**练习任务:**
- A) 照录原文节选中从“project(my_project)”起至“该模块采用正排索引和倒排索引相结合的方式，实现了高效的文档检索功能。”止的这段文字。
- B) 原文节选里有一段 CMake 配置代码。写出其中用到的全部 CMake 命令名称。

**原文节选:**
----

镜像仓库与 GitHub 原仓库内容同步，使用方式和后续集成步骤与 GitHub 源码完全一致。

2. 通过 C++ 包管理器安装（推荐用于现代项目）

对于使用包管理器的 C++ 项目，可以通过以下工具自动获取和集成 cppjieba：

（1）使用 vcpkg（微软开源的 C++ 包管理器）

安装 vcpkg（若未安装）：

bash 复制代码

# 克隆 vcpkg 仓库
git clone https://github.com/microsoft/vcpkg

# 编译安装（Windows 用 powershell，Linux/macOS 用 bash）
.\vcpkg\bootstrap-vcpkg.bat  # Windows
./vcpkg/bootstrap-vcpkg.sh   # Linux/macOS

安装 cppjieba：

bash 复制代码

# 全局安装（需管理员权限）
vcpkg install cppjieba:x64-windows  # Windows
vcpkg install cppjieba:x64-linux    # Linux
vcpkg install cppjieba:x64-osx      # macOS

# 或仅为本项目安装（需在项目中配置 vcpkg）
vcpkg install cppjieba

在项目中使用：安装后，通过 CMake 配置时指定 vcpkg 工具链，即可直接 find_package 引入：

cmake 复制代码

cmake_minimum_required(VERSION 3.10)
project(my_project)
find_package(cppjieba REQUIRED)
add_executable(my_app main.cpp)
target_link_libraries(my_app cppjieba::cppjieba)

索引模块建立

概述

该模块采用正排索引和倒排索引相结合的方式，实现了高效的文档检索功能。

----

**所给材料:**
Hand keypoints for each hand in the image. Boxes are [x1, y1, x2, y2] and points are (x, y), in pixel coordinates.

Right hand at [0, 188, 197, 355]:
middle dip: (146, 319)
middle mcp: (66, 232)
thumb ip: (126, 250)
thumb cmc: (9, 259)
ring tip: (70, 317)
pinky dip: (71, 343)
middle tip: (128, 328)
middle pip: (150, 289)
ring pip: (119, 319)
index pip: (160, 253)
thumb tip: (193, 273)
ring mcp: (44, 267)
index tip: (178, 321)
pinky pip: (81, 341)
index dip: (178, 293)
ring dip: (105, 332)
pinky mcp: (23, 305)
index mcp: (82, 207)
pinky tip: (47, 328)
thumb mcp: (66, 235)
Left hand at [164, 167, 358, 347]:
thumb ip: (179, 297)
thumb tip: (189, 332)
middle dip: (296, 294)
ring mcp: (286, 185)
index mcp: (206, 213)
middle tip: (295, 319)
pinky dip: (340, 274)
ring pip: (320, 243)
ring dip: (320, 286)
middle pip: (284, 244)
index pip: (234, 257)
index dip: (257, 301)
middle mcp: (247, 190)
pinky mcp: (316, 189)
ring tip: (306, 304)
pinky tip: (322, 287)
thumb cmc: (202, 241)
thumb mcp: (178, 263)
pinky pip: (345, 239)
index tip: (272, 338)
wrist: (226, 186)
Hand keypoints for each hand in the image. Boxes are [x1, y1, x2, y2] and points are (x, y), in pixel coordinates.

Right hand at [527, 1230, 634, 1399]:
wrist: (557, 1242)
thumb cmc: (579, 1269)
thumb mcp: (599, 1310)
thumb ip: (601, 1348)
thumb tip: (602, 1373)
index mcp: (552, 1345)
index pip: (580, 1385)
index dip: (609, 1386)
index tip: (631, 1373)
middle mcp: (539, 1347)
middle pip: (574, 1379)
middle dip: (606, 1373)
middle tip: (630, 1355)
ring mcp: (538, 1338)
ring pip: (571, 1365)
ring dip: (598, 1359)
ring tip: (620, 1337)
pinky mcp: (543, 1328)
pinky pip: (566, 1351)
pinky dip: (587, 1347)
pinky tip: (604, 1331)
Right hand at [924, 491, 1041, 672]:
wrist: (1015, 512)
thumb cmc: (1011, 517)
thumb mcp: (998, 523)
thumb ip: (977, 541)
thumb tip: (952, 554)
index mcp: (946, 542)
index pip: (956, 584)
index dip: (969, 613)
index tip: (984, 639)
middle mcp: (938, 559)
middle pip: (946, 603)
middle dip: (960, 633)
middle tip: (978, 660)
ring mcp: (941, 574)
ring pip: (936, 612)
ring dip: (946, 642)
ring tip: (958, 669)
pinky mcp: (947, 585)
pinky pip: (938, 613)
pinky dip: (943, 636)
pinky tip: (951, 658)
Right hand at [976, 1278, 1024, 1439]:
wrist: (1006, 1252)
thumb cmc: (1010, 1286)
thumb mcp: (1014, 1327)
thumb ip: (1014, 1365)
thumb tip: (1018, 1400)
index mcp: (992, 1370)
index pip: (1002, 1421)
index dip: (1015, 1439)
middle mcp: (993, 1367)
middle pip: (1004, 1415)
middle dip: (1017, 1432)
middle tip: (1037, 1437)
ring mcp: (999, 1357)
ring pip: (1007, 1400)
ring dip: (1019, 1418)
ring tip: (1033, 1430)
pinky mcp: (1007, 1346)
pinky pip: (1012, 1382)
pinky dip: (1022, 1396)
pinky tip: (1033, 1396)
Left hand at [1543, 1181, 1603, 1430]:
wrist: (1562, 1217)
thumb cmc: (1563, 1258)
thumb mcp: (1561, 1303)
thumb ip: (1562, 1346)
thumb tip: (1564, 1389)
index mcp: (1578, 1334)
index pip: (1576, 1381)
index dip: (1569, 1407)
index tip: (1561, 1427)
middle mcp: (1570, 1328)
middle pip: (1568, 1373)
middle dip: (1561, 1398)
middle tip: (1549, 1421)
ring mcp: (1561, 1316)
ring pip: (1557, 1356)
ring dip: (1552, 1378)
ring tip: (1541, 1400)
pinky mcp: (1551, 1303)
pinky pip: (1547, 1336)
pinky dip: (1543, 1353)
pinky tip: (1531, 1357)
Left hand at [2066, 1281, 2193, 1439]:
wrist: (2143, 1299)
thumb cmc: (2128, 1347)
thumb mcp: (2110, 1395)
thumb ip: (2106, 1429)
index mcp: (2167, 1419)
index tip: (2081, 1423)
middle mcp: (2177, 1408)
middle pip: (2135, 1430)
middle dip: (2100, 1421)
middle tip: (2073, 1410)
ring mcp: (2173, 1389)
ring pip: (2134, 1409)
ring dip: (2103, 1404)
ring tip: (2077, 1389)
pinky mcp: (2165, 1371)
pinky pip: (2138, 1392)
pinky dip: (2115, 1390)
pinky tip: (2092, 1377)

----

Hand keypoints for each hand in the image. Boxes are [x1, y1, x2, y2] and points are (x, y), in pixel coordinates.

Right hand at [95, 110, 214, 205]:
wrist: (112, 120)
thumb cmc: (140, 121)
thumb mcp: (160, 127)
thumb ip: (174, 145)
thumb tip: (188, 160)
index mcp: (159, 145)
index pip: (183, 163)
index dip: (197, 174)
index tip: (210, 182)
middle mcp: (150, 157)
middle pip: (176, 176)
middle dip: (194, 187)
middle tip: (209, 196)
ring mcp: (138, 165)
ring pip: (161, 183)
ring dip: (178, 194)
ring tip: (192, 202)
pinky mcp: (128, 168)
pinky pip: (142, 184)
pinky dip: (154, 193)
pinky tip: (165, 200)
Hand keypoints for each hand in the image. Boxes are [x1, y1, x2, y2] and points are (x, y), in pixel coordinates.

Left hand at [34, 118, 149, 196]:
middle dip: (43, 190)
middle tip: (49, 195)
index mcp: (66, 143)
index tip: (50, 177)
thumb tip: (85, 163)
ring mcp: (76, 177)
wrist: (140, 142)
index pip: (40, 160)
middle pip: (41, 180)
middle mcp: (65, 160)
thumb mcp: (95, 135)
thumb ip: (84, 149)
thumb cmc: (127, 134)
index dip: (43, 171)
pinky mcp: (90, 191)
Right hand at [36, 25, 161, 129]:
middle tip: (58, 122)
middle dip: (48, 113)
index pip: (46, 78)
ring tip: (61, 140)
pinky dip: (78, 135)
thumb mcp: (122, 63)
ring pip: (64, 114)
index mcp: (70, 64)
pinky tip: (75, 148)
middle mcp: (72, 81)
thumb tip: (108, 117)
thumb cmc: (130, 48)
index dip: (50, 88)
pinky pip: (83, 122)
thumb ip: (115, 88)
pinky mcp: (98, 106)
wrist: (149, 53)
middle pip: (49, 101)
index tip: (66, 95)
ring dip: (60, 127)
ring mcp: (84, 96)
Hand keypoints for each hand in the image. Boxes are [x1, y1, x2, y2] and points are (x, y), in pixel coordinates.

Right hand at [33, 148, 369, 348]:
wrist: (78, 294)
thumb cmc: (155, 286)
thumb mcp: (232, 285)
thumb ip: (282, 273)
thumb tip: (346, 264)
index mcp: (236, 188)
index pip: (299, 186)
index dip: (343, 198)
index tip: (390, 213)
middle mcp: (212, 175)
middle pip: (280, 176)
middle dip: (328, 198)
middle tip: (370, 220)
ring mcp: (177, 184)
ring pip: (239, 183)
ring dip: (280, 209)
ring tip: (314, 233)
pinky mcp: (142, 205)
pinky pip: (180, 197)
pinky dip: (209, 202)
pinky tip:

----

**参考答案:**
- A)
project(my_project)
find_package(cppjieba REQUIRED)
add_executable(my_app main.cpp)
target_link_libraries(my_app cppjieba::cppjieba)

索引模块建立

概述

该模块采用正排索引和倒排索引相结合的方式，实现了高效的文档检索功能。

- B) cmake_minimum_required、project、find_package、add_executable、target_link_libraries